#### Brief
For every line in the records below that contains the word "mandi", add one to a count, and report only that count.
* * * *
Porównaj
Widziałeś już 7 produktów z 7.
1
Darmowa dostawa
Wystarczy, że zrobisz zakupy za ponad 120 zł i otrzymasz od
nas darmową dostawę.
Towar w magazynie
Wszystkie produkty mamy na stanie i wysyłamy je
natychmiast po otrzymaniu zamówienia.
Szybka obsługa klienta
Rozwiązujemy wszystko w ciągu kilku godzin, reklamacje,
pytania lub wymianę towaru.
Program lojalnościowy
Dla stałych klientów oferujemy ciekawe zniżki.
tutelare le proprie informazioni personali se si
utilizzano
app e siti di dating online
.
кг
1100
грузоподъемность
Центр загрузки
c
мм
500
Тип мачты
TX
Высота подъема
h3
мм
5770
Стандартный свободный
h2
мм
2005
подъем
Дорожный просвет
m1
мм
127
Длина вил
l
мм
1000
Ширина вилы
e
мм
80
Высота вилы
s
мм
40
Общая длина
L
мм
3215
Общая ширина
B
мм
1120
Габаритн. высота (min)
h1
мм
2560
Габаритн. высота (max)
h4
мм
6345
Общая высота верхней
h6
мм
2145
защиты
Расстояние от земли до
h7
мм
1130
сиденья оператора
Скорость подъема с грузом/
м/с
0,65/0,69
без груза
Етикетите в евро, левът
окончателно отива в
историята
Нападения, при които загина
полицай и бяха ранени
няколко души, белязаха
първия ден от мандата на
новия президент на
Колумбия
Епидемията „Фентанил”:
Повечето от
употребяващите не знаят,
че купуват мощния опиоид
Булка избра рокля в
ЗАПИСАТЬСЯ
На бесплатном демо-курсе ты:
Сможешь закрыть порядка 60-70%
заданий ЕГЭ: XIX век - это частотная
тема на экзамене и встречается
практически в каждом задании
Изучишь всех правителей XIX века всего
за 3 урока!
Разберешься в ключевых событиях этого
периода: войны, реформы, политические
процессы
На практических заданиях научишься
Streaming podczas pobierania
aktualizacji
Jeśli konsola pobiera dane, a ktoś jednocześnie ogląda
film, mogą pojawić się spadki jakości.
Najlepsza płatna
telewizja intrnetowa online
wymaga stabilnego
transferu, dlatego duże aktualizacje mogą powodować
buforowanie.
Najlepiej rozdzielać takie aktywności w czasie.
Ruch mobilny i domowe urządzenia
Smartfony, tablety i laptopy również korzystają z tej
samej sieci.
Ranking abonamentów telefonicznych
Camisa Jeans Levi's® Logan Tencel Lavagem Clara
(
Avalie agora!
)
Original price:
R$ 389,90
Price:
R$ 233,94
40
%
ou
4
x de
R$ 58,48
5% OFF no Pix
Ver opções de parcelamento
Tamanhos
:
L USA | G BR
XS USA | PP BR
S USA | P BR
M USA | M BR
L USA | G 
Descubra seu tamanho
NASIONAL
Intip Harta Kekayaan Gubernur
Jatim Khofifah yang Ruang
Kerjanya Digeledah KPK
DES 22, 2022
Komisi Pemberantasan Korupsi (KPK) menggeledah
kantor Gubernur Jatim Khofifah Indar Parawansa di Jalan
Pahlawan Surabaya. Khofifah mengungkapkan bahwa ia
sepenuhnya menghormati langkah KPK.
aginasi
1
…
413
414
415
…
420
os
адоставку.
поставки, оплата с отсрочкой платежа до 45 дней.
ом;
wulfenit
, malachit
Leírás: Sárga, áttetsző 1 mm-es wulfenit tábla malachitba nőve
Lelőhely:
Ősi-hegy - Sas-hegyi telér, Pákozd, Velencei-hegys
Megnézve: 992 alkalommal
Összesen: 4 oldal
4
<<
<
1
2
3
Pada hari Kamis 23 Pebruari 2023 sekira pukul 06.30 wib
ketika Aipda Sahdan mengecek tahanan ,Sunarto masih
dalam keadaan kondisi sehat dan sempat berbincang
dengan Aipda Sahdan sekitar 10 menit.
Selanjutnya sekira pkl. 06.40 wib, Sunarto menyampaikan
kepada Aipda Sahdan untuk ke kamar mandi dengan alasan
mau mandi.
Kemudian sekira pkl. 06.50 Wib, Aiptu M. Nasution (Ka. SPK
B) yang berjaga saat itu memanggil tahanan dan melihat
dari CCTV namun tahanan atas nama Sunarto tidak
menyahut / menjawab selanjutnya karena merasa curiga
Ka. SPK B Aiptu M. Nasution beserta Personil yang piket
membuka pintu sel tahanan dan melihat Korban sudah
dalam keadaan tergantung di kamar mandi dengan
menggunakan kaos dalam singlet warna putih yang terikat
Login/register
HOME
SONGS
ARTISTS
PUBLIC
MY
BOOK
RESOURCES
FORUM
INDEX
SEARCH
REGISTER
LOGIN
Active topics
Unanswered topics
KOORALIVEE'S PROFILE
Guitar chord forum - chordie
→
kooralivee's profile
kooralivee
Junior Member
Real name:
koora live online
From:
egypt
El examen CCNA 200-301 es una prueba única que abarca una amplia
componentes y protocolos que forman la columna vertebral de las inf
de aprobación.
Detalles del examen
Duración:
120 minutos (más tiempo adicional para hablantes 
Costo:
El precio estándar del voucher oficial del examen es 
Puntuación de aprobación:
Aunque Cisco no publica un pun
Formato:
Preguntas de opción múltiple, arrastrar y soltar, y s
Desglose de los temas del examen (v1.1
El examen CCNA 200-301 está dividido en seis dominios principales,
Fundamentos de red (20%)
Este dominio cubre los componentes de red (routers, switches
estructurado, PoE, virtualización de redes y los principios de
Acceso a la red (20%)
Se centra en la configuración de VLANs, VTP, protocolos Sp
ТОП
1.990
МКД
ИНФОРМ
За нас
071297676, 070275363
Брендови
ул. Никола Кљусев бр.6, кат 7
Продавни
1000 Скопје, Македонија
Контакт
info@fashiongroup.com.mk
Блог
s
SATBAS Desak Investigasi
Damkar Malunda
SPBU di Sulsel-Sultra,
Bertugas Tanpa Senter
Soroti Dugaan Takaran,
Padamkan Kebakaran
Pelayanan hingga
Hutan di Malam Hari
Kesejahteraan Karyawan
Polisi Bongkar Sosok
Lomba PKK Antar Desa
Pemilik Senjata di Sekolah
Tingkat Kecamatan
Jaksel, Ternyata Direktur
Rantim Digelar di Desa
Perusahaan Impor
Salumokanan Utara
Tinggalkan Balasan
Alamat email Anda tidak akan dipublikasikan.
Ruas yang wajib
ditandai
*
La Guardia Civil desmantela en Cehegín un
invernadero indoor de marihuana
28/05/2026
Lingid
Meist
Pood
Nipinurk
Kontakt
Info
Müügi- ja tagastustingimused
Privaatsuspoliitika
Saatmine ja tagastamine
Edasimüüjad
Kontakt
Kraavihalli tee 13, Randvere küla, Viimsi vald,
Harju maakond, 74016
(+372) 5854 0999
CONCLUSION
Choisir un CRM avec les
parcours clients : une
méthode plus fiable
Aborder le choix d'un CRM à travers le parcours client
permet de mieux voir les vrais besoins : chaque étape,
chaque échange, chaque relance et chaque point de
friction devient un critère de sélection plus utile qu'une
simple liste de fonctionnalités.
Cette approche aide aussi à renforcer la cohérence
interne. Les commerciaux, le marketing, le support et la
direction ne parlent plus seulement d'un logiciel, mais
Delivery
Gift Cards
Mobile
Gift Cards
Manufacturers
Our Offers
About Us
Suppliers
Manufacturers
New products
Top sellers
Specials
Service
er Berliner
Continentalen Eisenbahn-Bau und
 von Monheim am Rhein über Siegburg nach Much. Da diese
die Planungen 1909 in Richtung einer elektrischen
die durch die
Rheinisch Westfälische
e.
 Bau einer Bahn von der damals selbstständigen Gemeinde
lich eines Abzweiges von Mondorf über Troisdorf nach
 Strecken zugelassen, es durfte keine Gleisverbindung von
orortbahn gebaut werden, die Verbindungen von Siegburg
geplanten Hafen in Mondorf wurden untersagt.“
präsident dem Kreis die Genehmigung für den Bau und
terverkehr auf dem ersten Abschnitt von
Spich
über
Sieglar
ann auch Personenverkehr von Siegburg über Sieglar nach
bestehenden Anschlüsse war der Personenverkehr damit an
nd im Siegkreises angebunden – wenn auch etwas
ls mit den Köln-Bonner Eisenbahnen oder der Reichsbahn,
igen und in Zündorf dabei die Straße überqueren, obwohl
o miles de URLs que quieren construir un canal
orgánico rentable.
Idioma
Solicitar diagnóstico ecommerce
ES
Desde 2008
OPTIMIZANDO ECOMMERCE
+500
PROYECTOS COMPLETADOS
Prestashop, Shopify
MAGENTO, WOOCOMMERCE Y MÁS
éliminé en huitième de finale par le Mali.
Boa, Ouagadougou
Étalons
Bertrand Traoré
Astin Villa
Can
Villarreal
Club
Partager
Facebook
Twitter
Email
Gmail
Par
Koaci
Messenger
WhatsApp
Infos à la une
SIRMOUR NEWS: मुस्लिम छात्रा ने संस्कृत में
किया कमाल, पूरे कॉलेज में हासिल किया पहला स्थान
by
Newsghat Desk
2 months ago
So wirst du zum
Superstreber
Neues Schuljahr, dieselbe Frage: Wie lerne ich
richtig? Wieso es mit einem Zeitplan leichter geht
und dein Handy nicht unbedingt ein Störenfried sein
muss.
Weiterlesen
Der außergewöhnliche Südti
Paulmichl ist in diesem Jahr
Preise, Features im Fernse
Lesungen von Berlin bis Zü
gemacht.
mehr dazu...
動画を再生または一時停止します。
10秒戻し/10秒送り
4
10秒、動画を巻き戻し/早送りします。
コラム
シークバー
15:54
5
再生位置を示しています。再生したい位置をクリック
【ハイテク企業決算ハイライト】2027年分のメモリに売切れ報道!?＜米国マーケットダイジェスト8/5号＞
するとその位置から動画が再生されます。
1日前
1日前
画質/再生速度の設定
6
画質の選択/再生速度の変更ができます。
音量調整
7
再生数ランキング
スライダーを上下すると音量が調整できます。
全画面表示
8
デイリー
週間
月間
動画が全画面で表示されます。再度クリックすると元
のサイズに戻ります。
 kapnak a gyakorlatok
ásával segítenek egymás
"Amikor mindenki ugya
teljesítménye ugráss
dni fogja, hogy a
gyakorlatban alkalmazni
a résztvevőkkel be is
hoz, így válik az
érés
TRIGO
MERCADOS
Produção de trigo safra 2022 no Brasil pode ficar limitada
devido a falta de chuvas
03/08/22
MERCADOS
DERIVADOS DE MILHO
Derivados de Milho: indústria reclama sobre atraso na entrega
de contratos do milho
* * * *
#### Output
3